Jika di suatu lokasi bidang sawah terdapat dua atau lebih cakangan yang saling berdekatan maka ketinggian cakangan-cakangan tersebut adalah sama (kemudahan dan kelancaran air mengalir masuk ke sawah masing-masing petani sama), tetapi perbedaan lebar lubang cakangan masih dapat ditoleransi yang disesuaikan dengan perbedaan luas bidang sawah garapan petani. Pembuatan, pemeliharaan, serta pengelolaan dari penggunaan fasilitas irigasi subak dilakukan bersama oleh anggota (krama) subak.

Jaringan sistem pengairan dalam subak jika diurut dari sumber air terdiri dari:

  1. Empelan/empangan sebagai sumber aliran air/bendungan.
  2. Bungas/Buka adalah sebagai pemasukan (in take).
  3. Aungan adalah saluran air yang tertutup atau terowongan.
  4. Telabah aya (gede), adalah saluran utama.
  5. Tembuku aya (gede), adalah bangunan untuk pembagian air utama.
  6. Telabah tempek (munduk/dahanan/kanca), adalah sebagai saluran air cabang.
  7. Telabah cerik, sebagai saluran air ranting.
  8. Telabah panyacah (tali kunda), dibeberapa tempat dikenal dengan istilah Penasan (untuk 10 bagian), Panca (untuk 5 orang), dan Pamijian (untuk sendiri/1 orang).

Melalui sistem Subak inilah, para petani medapatkan bagian air sesuai dengan ketentuan yang ditetapkan oleh musyawarah dari warga/krama subak dan tetap dilandasi oleh filosofi Tri Hita Karana. Maka dari itu, kegiatan dalam organisasi/perkumpulan Subak tidak hanya meliputi masalah pertanian atau bercocok tanam saja, tetapi juga meliputi masalah ritual dan peribadatan untuk memohon rejeki dan kesuburan.

Sawah, tanaman padi, dan air mempunyai peranan penting dalam sistem irigasi subak bahkan dikaitkan dengan segi religius. Ketiganya berhubungan dengan kekuasaan Dewi Sri (Dewi kesuburan dan kemakmuran). Oleh karena itu subak tidak semata hanya mengatur masalah teknis pengaturan dan pembagian air semata, tetapi juga aspek sosial dan religius (agama).
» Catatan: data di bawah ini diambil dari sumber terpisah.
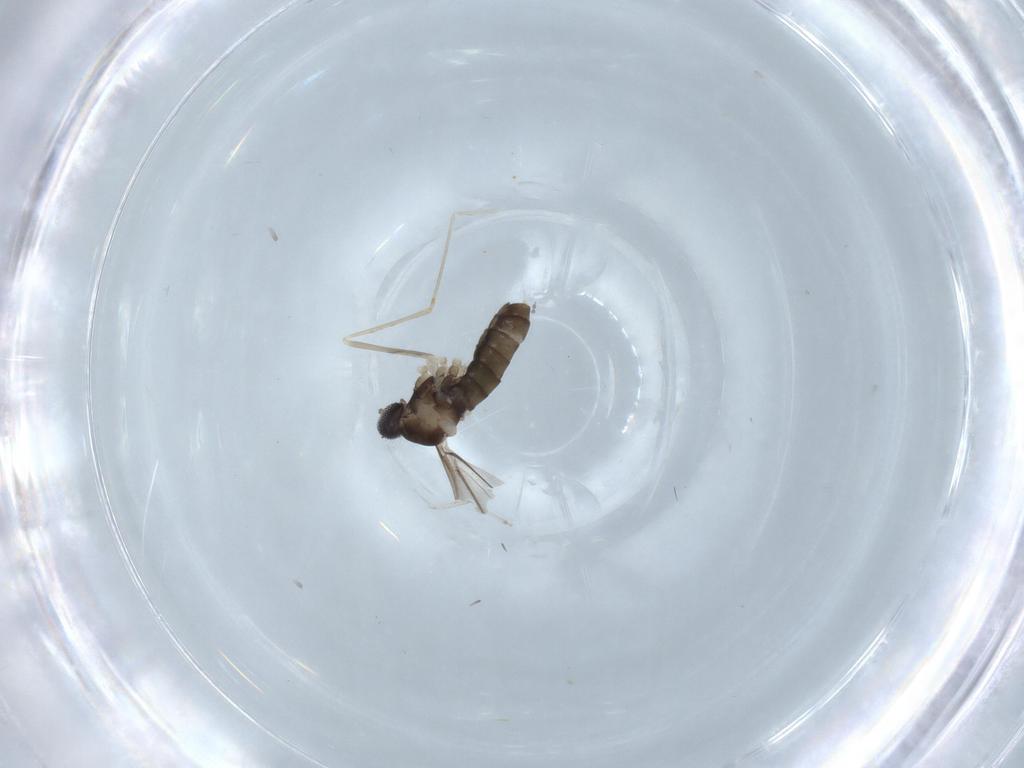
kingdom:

Setiap Subak biasanya memiliki pura yang disebut Pura Ulun Carik atau Pura Bedugul, yang khusus dibangun oleh para petani untuk memuja Dewi Sri. Sistem pengairan ini diatur oleh seorang tokoh adat dan juga merupakan petani yang disebut dengan Kelian (Klian) yang mempunyai tugas untuk mengawasi dan mengelola subak.
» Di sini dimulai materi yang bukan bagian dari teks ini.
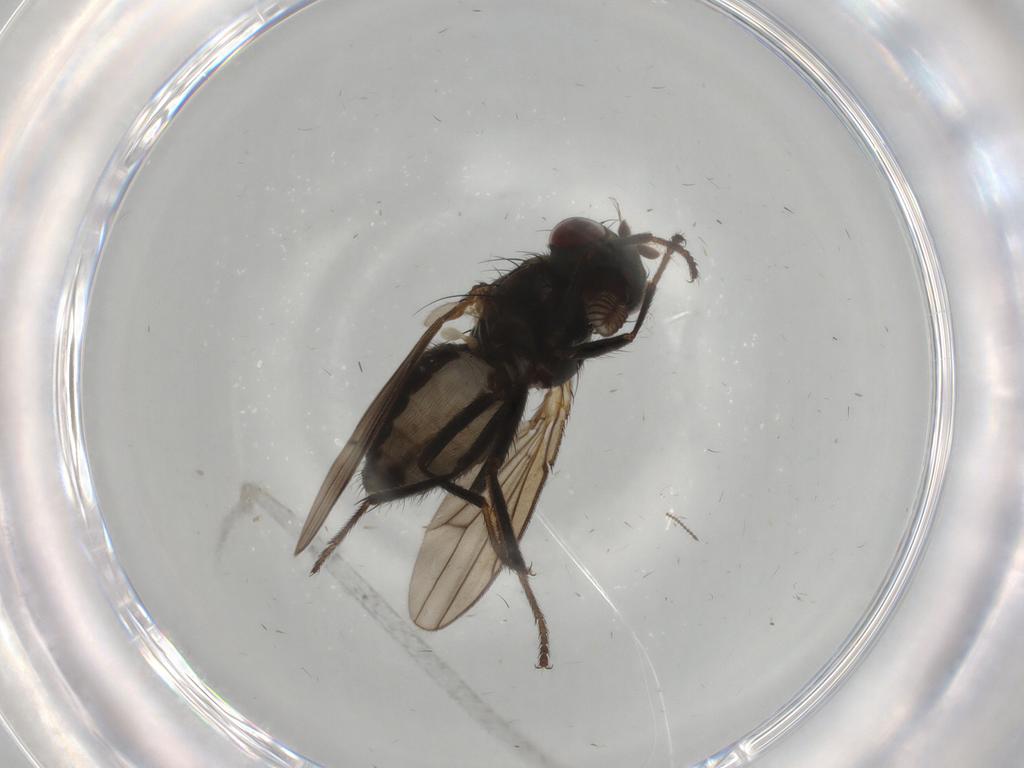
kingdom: Animalia
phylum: Arthropoda
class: Insecta
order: Diptera
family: Ephydridae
Untuk menjadi Kelian subak ini adalah sifatnya sosial, tidak mendapatkan gaji ataupun imbalan. Pembagian atau penyaluran air disesuaikan dengan keanggotaan petani di subak, ada anggota yang aktif dan pasif, keduanya mendapat pembagian air yang berbeda. Inilah dasar keadilan dimana distribusi air disesuaikan dengan kontribusi.
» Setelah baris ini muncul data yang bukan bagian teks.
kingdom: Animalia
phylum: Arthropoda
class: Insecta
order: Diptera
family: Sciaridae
Subak telah dipelajari dan diteliti oleh Clifford Geertz, sedangkan J. Stephen Lansing telah menarik perhatian publik tentang pentingnya metode irigasi tradisional. Ia mempelajari dan meneliti banyak tempat suci (pura) di Bali, terutama tempat suci yang diperuntukkan bagi pertanian.

Pada tahun 1987, J. Stephen Lansing bekerja sama dengan para petani di Bali telah mengembangkan kembali sistem pengairan/irigasi Subak menjadi lebih efektif. Dengan cara itu ia dapat membuktikan bagaimana keefektifan serta pentingnya metode irigasi subak di Bali.

Subak - Warisan Budaya Dunia oleh UNESCO

Organisasi pendidikan, Ilmu pengetahuan, dan Kebudayaan PBB (UNESCO - The United Nations Educational, Scientific and Cultural Organization) akhirnya mengakui Subak di Bali sebagai Warisan Budaya dunia. Pengakuan tersebut dapat diwujudkan setelah perjuangan pemerintah republik Indonesia selama kurang lebih 12 tahun.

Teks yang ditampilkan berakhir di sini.